As indicated above, the nutritional needs of the wound are complex, suggesting that composite nutrition support would benefit both acute and chronic wound healing. A recent clinical research study examined the effects of a high-energy, protein-enriched supplement containing arginine, vitamin C, vitamin E, and zinc on chronic pressure ulcers and indicated that this high-energy and nutrition-enriched supplement improved overall healing of the pressure ulcer (Heyman et al., 2008). In summary, proteins, carbohydrates, arginine, glutamine, polyunsaturated fatty acids, vitamin A, vitamin C, vitamin E, magnesium, copper, zinc, and iron play a significant role in wound healing, and their deficiencies affect wound healing. Additional studies will be needed to fully understand how nutrition affects the healing response.
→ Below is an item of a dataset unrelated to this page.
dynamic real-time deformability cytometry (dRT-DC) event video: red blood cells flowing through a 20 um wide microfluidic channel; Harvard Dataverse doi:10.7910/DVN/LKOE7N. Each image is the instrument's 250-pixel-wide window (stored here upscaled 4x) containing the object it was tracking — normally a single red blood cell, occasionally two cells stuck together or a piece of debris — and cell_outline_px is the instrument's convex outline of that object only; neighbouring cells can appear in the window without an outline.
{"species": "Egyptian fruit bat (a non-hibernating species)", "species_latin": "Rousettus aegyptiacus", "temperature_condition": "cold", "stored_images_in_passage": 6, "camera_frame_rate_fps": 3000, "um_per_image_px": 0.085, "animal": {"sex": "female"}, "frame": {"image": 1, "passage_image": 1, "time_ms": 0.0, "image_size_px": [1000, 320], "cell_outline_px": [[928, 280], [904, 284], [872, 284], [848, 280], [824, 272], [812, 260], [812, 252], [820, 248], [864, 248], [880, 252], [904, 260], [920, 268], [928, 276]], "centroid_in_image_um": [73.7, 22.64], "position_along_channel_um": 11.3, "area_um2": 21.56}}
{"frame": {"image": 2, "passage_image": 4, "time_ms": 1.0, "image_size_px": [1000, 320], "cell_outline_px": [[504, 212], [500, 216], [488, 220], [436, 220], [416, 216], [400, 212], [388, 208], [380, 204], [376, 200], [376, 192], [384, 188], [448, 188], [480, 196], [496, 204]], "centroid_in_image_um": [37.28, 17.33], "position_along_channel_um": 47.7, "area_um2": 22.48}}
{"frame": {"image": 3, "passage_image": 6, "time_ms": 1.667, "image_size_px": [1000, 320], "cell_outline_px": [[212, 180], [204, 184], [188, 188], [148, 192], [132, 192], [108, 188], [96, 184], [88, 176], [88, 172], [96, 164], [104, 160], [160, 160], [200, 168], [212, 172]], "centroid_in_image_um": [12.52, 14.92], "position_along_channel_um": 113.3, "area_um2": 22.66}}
Wound healing is a complex biological process that consists of hemostasis, inflammation, proliferation, and remodeling. Large numbers of cell types—including neutrophils, macrophages, lymphocytes, keratinocytes, fibroblasts, and endothelial cells—are involved in this process. Multiple factors can cause impaired wound healing by affecting one or more phases of the process and are categorized into local and systemic factors. The influences of these factors are not mutually exclusive. Single or multiple factors may play a role in any one or more individual phases, contributing to the overall outcome of the healing process.